→ **任务**
把所有条目中的文字行转换成一个编号列表，略去空行。

→ **输入数据**

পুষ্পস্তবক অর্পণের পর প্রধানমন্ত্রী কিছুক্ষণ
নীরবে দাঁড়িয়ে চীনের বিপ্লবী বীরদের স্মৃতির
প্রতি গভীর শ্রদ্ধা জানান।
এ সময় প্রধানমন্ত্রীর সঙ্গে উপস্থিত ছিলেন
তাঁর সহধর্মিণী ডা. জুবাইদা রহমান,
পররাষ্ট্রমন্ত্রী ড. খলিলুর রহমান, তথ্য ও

→ **完成结果**
1. পুষ্পস্তবক অর্পণের পর প্রধানমন্ত্রী কিছুক্ষণ
2. নীরবে দাঁড়িয়ে চীনের বিপ্লবী বীরদের স্মৃতির
3. প্রতি গভীর শ্রদ্ধা জানান।
4. এ সময় প্রধানমন্ত্রীর সঙ্গে উপস্থিত ছিলেন
5. তাঁর সহধর্মিণী ডা. জুবাইদা রহমান,
6. পররাষ্ট্রমন্ত্রী ড. খলিলুর রহমান, তথ্য ও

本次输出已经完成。